It’s nearly here! On Saturday I will be running the Vale of Glamorgan Ultra Marathon.
It’s starting to feel real now, especially as Rhys, the race director, called me earlier to check in ahead of the weekend. He calls all the entrants and it’s such a lovely touch and makes the race feel really personal and definitely makes you feel valued.
Saturday will be the second time in three months that I’ll have run 40 miles along the Wales Coast Path. Whilst I’m really looking forward to it, it’s not been the easiest journey to get to the start line. Being ill has meant that I am no where near as prepared as I was the first time round. Fortunately, as the excitement builds this is starting to matter less now race day is a little closer. Yes, I’m concerned that my fitness isn’t where I would like it to be but I’ve covered the distance once and I know that I can do it again, even if I have to walk more than I would like.
I’m really looking forward to getting to the start line now. My bag is packed, I may have done it before but it doesn’t stop the pre-race nerves from starting early. I like to be organised so it means that I can relax the evening before. The worst thing would be to realise the night before the race that I’m missing something key.

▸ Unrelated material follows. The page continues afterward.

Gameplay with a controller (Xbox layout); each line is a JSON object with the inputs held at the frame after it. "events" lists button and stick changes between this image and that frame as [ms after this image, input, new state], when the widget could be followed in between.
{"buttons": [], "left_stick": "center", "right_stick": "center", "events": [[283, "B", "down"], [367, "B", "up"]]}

Helpfully I’ve been reading Vassos Alexander’s book Running Up That Hill in which he talks about some of the runs and races he’s completed. It’s a great read and I’d thoroughly recommend it. I’m very glad I’ve just read about the aid station etiquette! Having not completed an official ultra before I hadn’t really thought about how it would all work. Last time we hung around for as long as we fancied as it was our friends manning the stations so we wanted to spend time with them as that was part of the experience. Our race manual says that we shouldn’t stay beyond 30 minutes or we’ll be disqualified but in terms of getting drinks and eating I’d not given much thought as to how long I’d be there. It turns out that in most races the aid stations are at the bottom of a hill so you refill your bottles, grab some food and eat it whilst walking up the hill. You’d not normally run up the hills anyway so that you can conserve your energy for the bits that are more runnable. It’s something I’ll be baring in mind on Saturday.
My nutrition worked well last time so I have that in the bag as well as I know what to expect and how much to carry/ eat at the aid stations. This is definitely reassuring. Also I’m aware that I’ll not want to drink just my Tailwind so I’ll be carrying a bottle for water as well.
Also this time there’s a mandatory kit list. Something we didn’t have last time. So whereas last time we didn’t take coats with us, to be fair it was roasting the day that we ran so we’d have probably been able to ditch them even if the race was on, this time I’ll have a coat, base layer and light with me to fit in my bag.
Most of all I’m looking forward to getting out on the trail with my friends and exploring part of the path that I’ve not run on yet. Last time we started 7 miles into the route so there’s a whole stretch, including the notorious stepping stones, that I’ll be running for the first time.
I’m going to be spending as much of the next couple of days having some quiet time, well, as much as I can with two small children at home with some local walks and reading stories.
In just 36 hours I’ll be out on the course, along with lots of others.